### MountainCar-v0 with Gymnasium + Stable-Baselines3 (Step-by-Step)

In this notebook you'll:

- Inspect the MountainCar-v0 environment (state, actions, rewards)

- Run a random policy to build intuition

- Train a DQN agent with Stable-Baselines3

- Evaluate, record a short video, and plot learning curves

In [None]:
pip install "gymnasium[other,classic_control]" stable-baselines3 tensorboard

In [None]:
import gymnasium as gym
import numpy as np
import os 
import matplotlib.pyplot as plt

import stable_baselines3 as sb3
from stable_baselines3 import DQN
from stable_baselines3.common.evaluation import evaluate_policy
from stable_baselines3.common.monitor import Monitor
from stable_baselines3.common.callbacks import BaseCallback
from stable_baselines3.common.results_plotter import load_results, ts2xy

print("Gymnasium:", gym.__version__)
print("Stable-Baselines3:", sb3.__version__)

### Meet MountainCar-v0

State (observation): [position, velocity] (shape: 2)

Actions: {0: push left, 1: no push, 2: push right}

Goal: Drive the underpowered car up the right hill (position ≥ 0.5).

Reward: −1 per step until the goal is reached (shorter episodes = better).

Episode ends: goal reached or after 200 steps.

In [None]:
env = gym.make("MountainCar-v0")
print("Observation space: ", env.observation_space)
print("Action space: ", env.action_space)

obs, info = env.reset(seed=42)
print("Initial observation:", obs, " | info:", info)
print("Sample action:", env.action_space.sample())
env.close()

**Roll out one random episode**

This helps you see how the state evolves and why naive actions fail.
We'll track the car's position over time and plot it.

In [None]:
env = gym.make("MountainCar-v0")
positions = []
rewards = []
obs, info = env.reset(seed=123)

done = False
total_r = 0
while not done:
    action = env.action_space.sample()
    obs, reward, terminated, truncated, info = env.step(action)
    done = terminated or truncated
    positions.append(obs[0])
    rewards.append(reward)
    total_r += reward

env.close()

print("Episode length: ", len(rewards), " | Total reward:", total_r)
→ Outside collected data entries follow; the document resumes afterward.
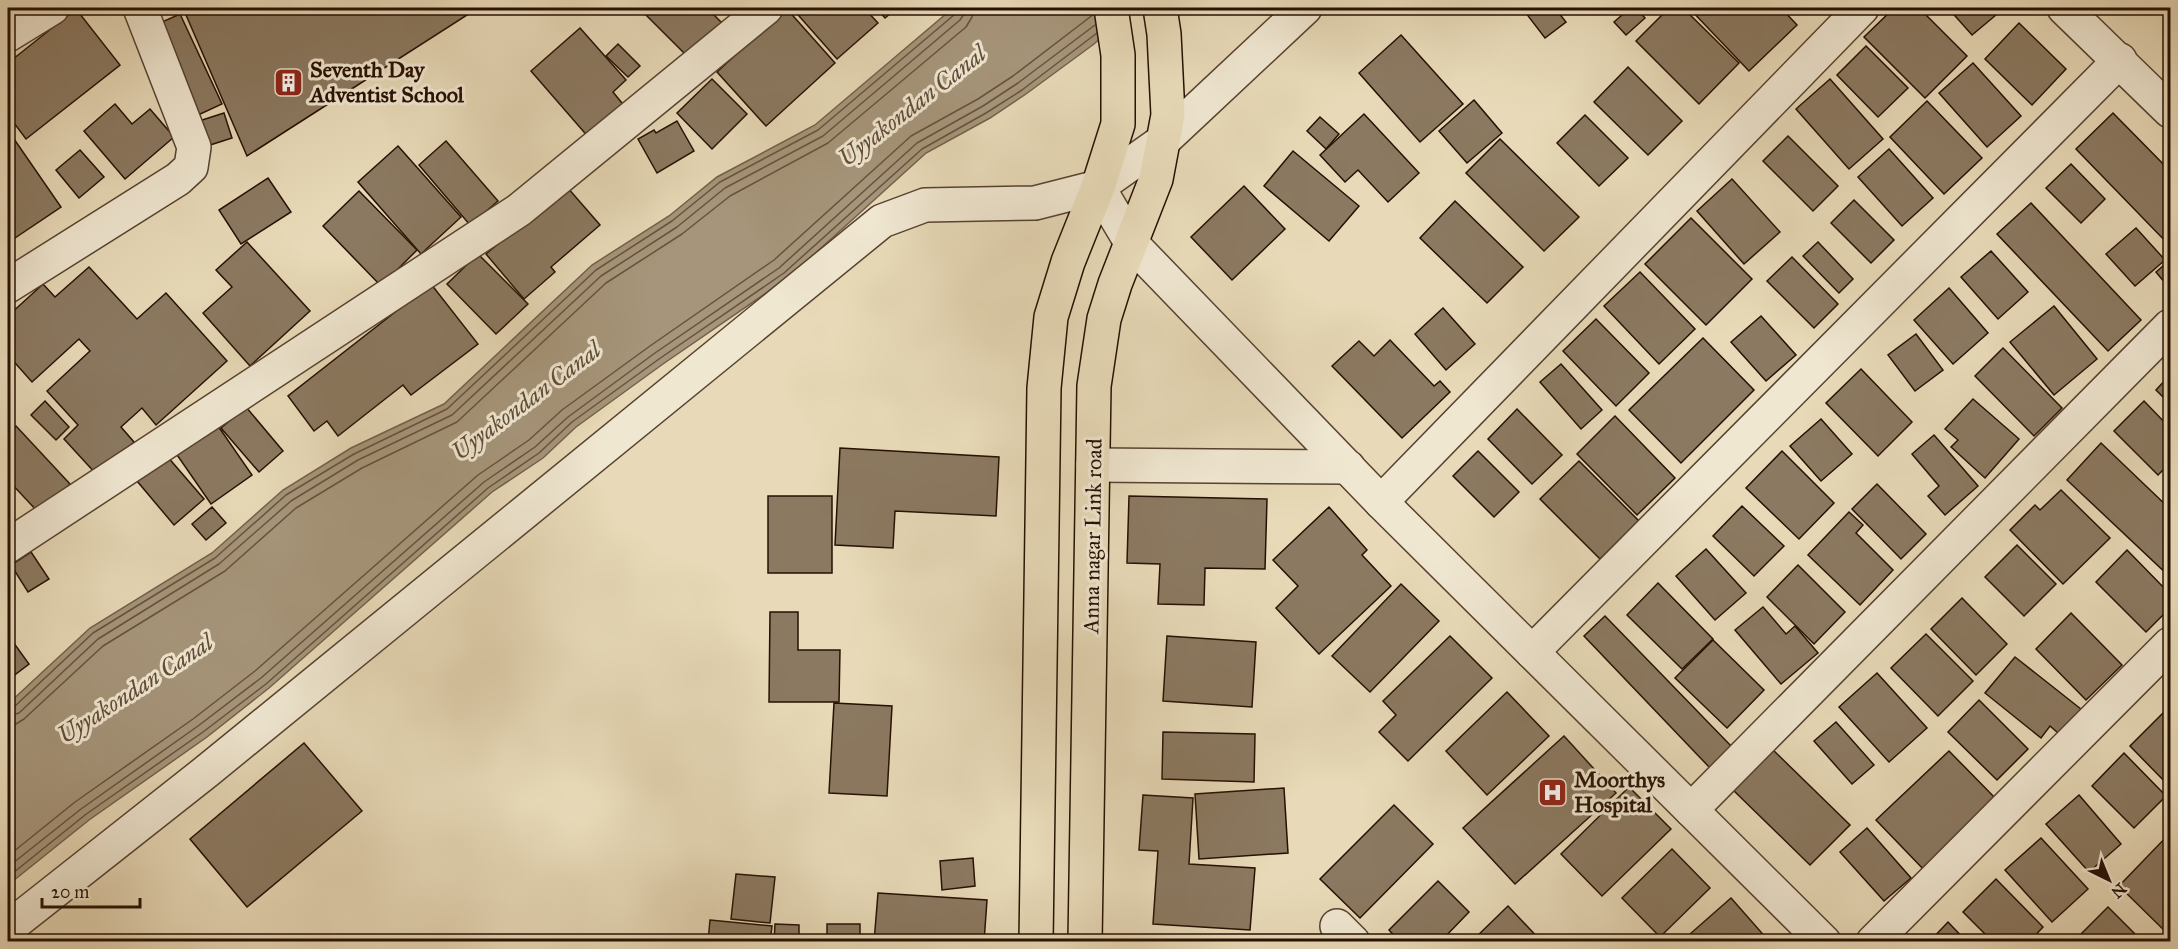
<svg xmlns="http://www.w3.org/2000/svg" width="2178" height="949" font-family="'IM FELL Great Primer',serif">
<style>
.water{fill:#a6957a;stroke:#73604a;stroke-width:1.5}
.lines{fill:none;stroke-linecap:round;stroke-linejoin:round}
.shore{stroke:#66523e;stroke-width:1.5}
.building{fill:#8b7961;stroke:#261003;stroke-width:1.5}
.minor-casing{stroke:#564230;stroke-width:36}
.major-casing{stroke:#261003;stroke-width:36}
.minor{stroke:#f0e7d1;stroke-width:33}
.major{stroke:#e8dab8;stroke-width:33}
.labels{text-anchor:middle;stroke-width:6;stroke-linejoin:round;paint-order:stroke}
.poi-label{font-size:22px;font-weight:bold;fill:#261003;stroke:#f0e7d1;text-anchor:start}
.street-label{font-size:22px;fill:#261003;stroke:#f0e7d1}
.water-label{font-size:24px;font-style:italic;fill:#604c39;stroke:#f0e7d1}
</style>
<rect width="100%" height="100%" fill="#e8dab8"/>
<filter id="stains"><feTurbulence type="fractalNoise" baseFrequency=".00333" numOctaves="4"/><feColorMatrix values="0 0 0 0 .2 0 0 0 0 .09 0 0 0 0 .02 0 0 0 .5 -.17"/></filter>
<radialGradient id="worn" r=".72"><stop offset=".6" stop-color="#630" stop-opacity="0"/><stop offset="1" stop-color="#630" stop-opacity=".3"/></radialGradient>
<path class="water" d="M953,8h182l-41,36 -68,50 -36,24 -64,35 -138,125 -125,86 -87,63 -33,31 -51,34 -223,196 -62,49 -118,83 -81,65v-181l82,-76 122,-75 71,-63 68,-42 93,-44 148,-139 77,-49 48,-39 98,-52z"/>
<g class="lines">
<g class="shore">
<path d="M8,708l6,-1 79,-74 122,-75 71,-63 68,-41 93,-45 149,-139 76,-49 48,-39 98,-52 136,-115 3,-7"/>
<path d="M8,716l11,-3 79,-74 121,-75 72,-63 67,-41 94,-45 149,-139 76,-49 48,-39 98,-52 137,-116 4,-6v-6"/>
<path d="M8,725l8,-1 8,-5 79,-73 122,-75 71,-63 66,-40 95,-46 149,-139 76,-49 48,-38 98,-53 138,-116 6,-10 1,-9"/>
<path d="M8,856l67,-54 118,-83 62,-48 223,-196 51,-35 33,-30 88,-64 124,-86 137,-124 67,-37 35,-23 81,-62"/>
<path d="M8,867l73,-58 117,-83 63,-48 223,-196 51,-35 33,-30 87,-64 124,-85 138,-125 66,-37 35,-23 77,-58"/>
<path d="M8,877l77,-62 118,-83 63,-48 222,-196 51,-35 33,-31 87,-63 125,-86 138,-124 64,-36 36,-23 75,-57"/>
</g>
</g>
<g class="building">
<path d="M8,8h13l-11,9 -2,-2z"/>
<path d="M183,8h295l-231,148z"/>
<path d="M639,8h68l19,19 -34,34z"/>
<path d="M786,8l49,55 -69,63 -49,-54z"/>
<path d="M792,8h72l14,15 -41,36z"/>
<path d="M876,8h21l-12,10z"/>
<path d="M1522,8h33l11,14 -21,16z"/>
<path d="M1630,8h6l9,10 -19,17 -12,-13z"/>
<path d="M1669,8h14l56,55 -40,41 -63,-63z"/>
<path d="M1689,8h92l16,17 -48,46z"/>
<path d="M1894,8h25l48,48 -42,42 -61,-61z"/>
<path d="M1948,8h42l6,7 -24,20z"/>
<path d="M76,9l44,56 -94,74 -18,-24v-52z"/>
<path d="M180,14l42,90 -26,12 -43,-90z"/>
<path d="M2019,23l47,46 -34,36 -47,-46z"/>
<path d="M580,28l46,52 -13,12 13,16 -36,31 -59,-68z"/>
<path d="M1401,35l62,69 -43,38 -61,-69z"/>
<path d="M618,44l22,22 -12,11 -22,-21z"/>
<path d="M1866,46l42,42 -30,29 -41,-42z"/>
<path d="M1973,63l48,53 -34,31 -48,-54z"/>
<path d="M1628,67l54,54 -34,34 -54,-53z"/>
<path d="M712,79l35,35 -35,35 -35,-36z"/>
<path d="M1830,79l53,60 -34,30 -53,-60z"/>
<path d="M1474,100l28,33 -35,30 -28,-32z"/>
<path d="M1927,101l55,57 -38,36 -54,-57z"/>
<path d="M115,104l17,20 18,-15 24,28 -49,42 -41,-48z"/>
<path d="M224,113l8,25 -25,8 -8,-25z"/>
<path d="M2113,113l56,57 -3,2 4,5v69l-94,-97z"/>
<path d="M1364,114l55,59 -31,29 -30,-32 -13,12 -25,-27z"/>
<path d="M1585,115l43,43 -29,28 -42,-43z"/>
<path d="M1320,117l19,17 -13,15 -19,-18z"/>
<path d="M677,121l17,30 -37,22 -19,-34 16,-9 2,3z"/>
<path d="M1788,136l50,50 -25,25 -50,-50z"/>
<path d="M14,139l47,68 -49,33 -4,-7v-89z"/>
<path d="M1500,139l79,78 -35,34 -78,-78z"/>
<path d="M446,141l52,60 -28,24 -51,-60z"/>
<path d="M398,146l63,71 -40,37 -63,-72z"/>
<path d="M1889,149l44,49 -31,28 -44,-49z"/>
<path d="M80,150l24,27 -25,21 -23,-28z"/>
<path d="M1293,151l66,55 -30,35 -65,-55z"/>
<path d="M2071,164l34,35 -24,24 -35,-35z"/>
<path d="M268,178l23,34 -50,32 -22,-34z"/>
<path d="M1732,179l48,53 -36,32 -47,-53z"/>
<path d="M1244,186l41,43 -53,51 -41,-43z"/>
<path d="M567,187l33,38 -49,42 4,5 -31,27 -38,-45z"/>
<path d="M359,191l58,59 -36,36 -58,-60z"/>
<path d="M1854,200l40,40 -23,23 -40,-40z"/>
<path d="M1455,201l68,66 -36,36 -67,-65z"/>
<path d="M2031,203l110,117 -33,31 -111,-117z"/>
<path d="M1691,218l61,61 -46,46 -61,-61z"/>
<path d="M2136,228l29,32 -30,26 -29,-32z"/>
<path d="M247,242l63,69 -60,55 -47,-53 29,-26 -16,-17z"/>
<path d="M1818,242l35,37 -14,14 -36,-37z"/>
<path d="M1991,251l37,41 -30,27 -37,-42z"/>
<path d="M478,254l50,50 -32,30 -49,-50z"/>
<path d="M1792,257l46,47 -24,24 -47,-47z"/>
<path d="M2170,260v29l-14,-17z"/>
<path d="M89,267l48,52 29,-26 61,68 -71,64 -14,-17 -21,19 13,15 -37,33 -33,-36 14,-14 -31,-34 43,-40 -11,-12 -47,43 -24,-27v-39l35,-32 12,13z"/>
<path d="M1640,272l55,57 -36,35 -55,-58z"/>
<path d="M431,284l47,60 -67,51 -8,-10 -65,51 -11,-15 -13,10 -26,-35z"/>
<path d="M1949,288l39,45 -35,31 -39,-44z"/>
<path d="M2054,306l43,53 -43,36 -44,-53z"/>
<path d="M1443,308l32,36 -29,26 -31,-36z"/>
<path d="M1761,316l35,39 -30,26 -35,-39z"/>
<path d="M1596,319l53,54 -33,33 -53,-55z"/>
<path d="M1916,334l27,36 -28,21 -27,-36z"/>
<path d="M1703,338l51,52 -73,73 -52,-53z"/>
<path d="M1390,340l44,46 6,-5 10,11 -48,46 -70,-72 27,-25 15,15z"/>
<path d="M2003,348l59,60 -28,28 -59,-60z"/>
<path d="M1561,364l41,46 -21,19 -41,-47z"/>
<path d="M1861,369l51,53 -34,34 -52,-53z"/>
<path d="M2170,375v29l-14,-14z"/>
<path d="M1973,399l46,40 -34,39 -34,-31 7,-7 -13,-11z"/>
<path d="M45,401l24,26 -13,13 -25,-25z"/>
<path d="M2144,401l26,27v35l-12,12 -44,-44z"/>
<path d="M246,407l37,44 -24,21 -38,-44z"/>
<path d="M1517,409l45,46 -30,29 -44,-45z"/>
<path d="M1615,416l60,62 -38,37 -60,-61z"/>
<path d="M1821,419l31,35 -31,27 -31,-35z"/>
<path d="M216,423l36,52 -41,29 -36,-52z"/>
<path d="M16,426l54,58 -31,29 -31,-33v-46z"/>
<path d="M1934,435l44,51 -33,29 -17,-19 11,-10 -27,-32z"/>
<path d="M2101,443l69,66v68l-103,-97z"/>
<path d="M840,448l159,9 -3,59 -101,-5 -2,37 -58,-3z"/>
<path d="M1478,451l41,41 -25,25 -41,-41z"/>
<path d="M1782,451l52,52 -35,36 -53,-51z"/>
<path d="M166,455l38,44 -30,26 -37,-44z"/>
<path d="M1579,461l60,60 -39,38 -60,-60z"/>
<path d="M1877,484l49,50 -25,25 -49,-50z"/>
<path d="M2061,490l49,48 -47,46 -53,-54 25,-25 5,5z"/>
<rect x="768" y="496" width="64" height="77"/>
<path d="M1129,496l138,3 -2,70 -60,-1 -1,37 -46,-1 2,-40 -33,-1z"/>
<path d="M1742,506l42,40 -30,30 -41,-40z"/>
<path d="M212,507l14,16 -20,17 -14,-16z"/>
<path d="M1329,507l38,43 -5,5 29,31 -72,68 -43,-46 22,-22 -25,-26z"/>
<path d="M1849,512l14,13 -7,8 37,37 -33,35 -52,-50z"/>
<path d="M2017,545l39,39 -32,32 -39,-39z"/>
<path d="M1706,549l40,44 -31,27 -39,-44z"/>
<path d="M2127,550l43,44v14l-24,24 -50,-50z"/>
<path d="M31,552l18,27 -21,13 -17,-27z"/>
<path d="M1798,565l47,47 -31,32 -47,-47z"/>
<path d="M1658,583l55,56 -31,30 -55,-54z"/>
<path d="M1401,584l38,37 -69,71 -38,-36z"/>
<path d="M1962,598l45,46 -31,31 -45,-46z"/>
<path d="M1763,607l23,27 9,-8 23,27 -37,31 -46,-54z"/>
<path d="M770,612h28v38h42l-1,52h-70z"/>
<path d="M2071,613l51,52 -36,35 -50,-51z"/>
<path d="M1605,616l127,131 -22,21 -126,-132z"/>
<path d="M1926,634l47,47 -35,35 -47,-48z"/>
<path d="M8,635l21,29 -21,16z"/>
<path d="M1167,636l89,6 -4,65 -89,-6z"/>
<path d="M1450,636l42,42 -84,83 -29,-29 17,-17 -13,-14z"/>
<path d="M1713,640l51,50 -37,38 -52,-50z"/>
<path d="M2015,657l71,56 -21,26 -15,-13 -9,12 -56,-45z"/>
<path d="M1877,673l50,55 -38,34 -50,-55z"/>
<path d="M1507,692l42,44 -62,59 -41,-44z"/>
<path d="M1979,700l49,49 -31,31 -49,-48z"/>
<path d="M834,703l58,3 -5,90 -58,-3z"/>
<path d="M2164,712l6,6 -1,68 -39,-40z"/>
<path d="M1836,722l38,43 -22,19 -38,-43z"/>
<path d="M1163,732l92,2 -1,48 -92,-3z"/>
<path d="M1564,736l52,57 -101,91 -52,-56z"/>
<path d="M304,743l58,68 -115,96 -57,-68z"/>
<path d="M1770,747l80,78 -40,40 -80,-78z"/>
<path d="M1949,751l49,50 -72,71 -50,-52z"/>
<path d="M2124,753l42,43 -32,32 -42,-42z"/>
<path d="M1629,787l42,42 -69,67 -41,-42z"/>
<path d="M1284,788l4,65 -89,6 -4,-65z"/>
<path d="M1143,795l50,3 -4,66 66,4 -5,62 -97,-6 5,-73 -19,-1z"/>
<path d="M2079,795l42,49 -32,28 -43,-48z"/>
<path d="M1394,805l39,39 -73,74 -40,-39z"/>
<path d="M1867,828l44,50 -27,23 -44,-49z"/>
<path d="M2170,833v103l-51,-50z"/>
<path d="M2041,838l47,51 -36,33 -47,-52z"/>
<path d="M1672,849l38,39 -50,49 -38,-39z"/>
<path d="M973,858l2,28 -33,4 -2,-29z"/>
<path d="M736,874l39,3 -5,46 -39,-4z"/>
<path d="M1996,879l47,48 -14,15h-36l-30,-30z"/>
<path d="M1438,881l31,31 -29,30h-40l-11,-12z"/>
<path d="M878,893l109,7 -3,42h-110z"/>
<path d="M1731,898l37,42 -3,2h-84z"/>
<path d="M1508,906l34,36h-71z"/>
<path d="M2108,907l35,35 -69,-1z"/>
<path d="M710,920l62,6 -2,16h-62z"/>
<path d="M1948,922l19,20h-38z"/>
<path d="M775,924l24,1v17h-25z"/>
<rect x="827" y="924" width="33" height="18"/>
</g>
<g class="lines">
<defs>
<g id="minor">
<path d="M2064,8l106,103"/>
<path d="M8,35l44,-27"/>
<path d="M1098,187l34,57 249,258 443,440"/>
<path d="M8,286l170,-107 13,-12 3,-20 -54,-139"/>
<path d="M1093,465l255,2"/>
<path d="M1381,502l481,-494"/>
<path d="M8,546l511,-336 247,-202"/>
<path d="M1532,652l588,-592"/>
<path d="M1691,810l479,-484"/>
<path d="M1337,926l16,16"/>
<path d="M8,928l199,-157 675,-550 43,-16 110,-2 63,-16 65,-46 142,-133"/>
<path d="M1873,942l297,-298"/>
</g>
<g id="major">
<path d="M1036,942l8,-554 7,-71 17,-55 30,-75 20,-63v-69l-7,-47"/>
<path d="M1085,942l9,-556 10,-67 11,-35 41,-105 12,-64 -4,-81 -4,-26"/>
</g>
</defs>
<use href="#minor" class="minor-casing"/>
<use href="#major" class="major-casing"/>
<use href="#minor" class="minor"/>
<use href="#major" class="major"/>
</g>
<defs>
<symbol id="building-square" viewBox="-11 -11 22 22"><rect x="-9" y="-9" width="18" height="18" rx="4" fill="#8f2418" stroke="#f0e7d1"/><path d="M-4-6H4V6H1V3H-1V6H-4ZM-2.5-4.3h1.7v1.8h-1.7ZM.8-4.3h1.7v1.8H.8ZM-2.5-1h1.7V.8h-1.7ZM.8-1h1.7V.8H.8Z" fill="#fff"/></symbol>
<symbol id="hospital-square" viewBox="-11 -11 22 22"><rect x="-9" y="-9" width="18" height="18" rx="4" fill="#8f2418" stroke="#f0e7d1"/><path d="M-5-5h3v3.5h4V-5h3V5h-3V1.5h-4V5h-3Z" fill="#fff"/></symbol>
</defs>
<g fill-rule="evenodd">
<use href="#building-square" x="272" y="66" width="33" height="33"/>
<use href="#hospital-square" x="1536" y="776" width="33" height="33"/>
</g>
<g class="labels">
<g class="poi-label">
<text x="310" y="77">Seventh Day<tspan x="310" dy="25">Adventist School</tspan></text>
<text x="1574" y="787">Moorthys<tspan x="1574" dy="25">Hospital</tspan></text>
</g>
<g class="street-label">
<text transform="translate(1092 536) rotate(-89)" y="8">Anna nagar Link road</text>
</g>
<g class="water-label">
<text transform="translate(912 106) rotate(-38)" y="8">Uyyakondan Canal</text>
<text transform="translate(526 401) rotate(-37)" y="8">Uyyakondan Canal</text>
<text transform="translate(135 689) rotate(-33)" y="8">Uyyakondan Canal</text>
</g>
</g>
<rect width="2178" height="949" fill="none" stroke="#e8dab8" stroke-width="30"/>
<rect x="9" y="9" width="2160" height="931" fill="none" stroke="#261003" stroke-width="3"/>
<rect x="15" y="15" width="2148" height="919" fill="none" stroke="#261003" stroke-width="1.5"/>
<g transform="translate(2109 880) rotate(137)" stroke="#f0e7d1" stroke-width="4.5" paint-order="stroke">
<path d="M0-4.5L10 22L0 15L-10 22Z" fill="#261003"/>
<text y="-9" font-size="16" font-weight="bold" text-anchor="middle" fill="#261003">N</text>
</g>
<path d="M42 898v9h98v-9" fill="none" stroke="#261003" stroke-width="3"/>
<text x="51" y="898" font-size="18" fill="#261003" stroke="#f0e7d1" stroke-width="4.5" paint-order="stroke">20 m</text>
<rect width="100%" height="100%" filter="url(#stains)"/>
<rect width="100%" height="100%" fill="url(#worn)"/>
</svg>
# Plot position over steps
plt.figure()
plt.plot(positions)
plt.title("Random driving")
plt.xlabel("Step")
plt.ylabel("Position")
plt.show()

In [8]:
from gymnasium.wrappers import RecordVideo

log_dir = "./mountaincar_logs"
video_dir = "./mountaincar_videos"
os.makedirs(log_dir, exist_ok=True)
os.makedirs(video_dir, exist_ok=True)

# Monitored env for training stats
def make_env(seed=0):
    e = gym.make("MountainCar-v0", render_mode=None)
    e = Monitor(e, filename=os.path.join(log_dir, "monitor.csv"))
    return e

# A seperate env only for video to avoid slowing down training
def make_video_env(seed=123):
    e = gym.make("MountainCar-v0", render_mode="rgb_array")
    e = RecordVideo(e, video_folder=video_dir, episode_trigger=lambda ep : True)
    return e

print("Log dir:", log_dir)
print("Video dir:", video_dir)

Log dir: ./mountaincar_logs
Video dir: ./mountaincar_videos


In [None]:
env_video = gym.make("MountainCar-v0", render_mode="rgb_array")
env_video = RecordVideo(env_video, video_folder=video_dir, 
                        episode_trigger=lambda ep: True, name_prefix="test_run")

obs, info = env_video.reset(seed=2)
done = False
while not done:
    action = env_video.action_space.sample()
    obs, reward, terminated, truncated, info = env_video.step(action)
    done = terminated or truncated

env_video.close()
print("Sample video saved to: ", os.path.abspath(video_dir))

A tiny callback to save the best model

We'll compute a simple moving mean of rewards using Monitor logs and save the best-performing checkpoint.

In [None]:
class SaveBest(BaseCallback):
    def __init__(self, check_freq, log_dir, verbose=1):
        super().__init__(verbose)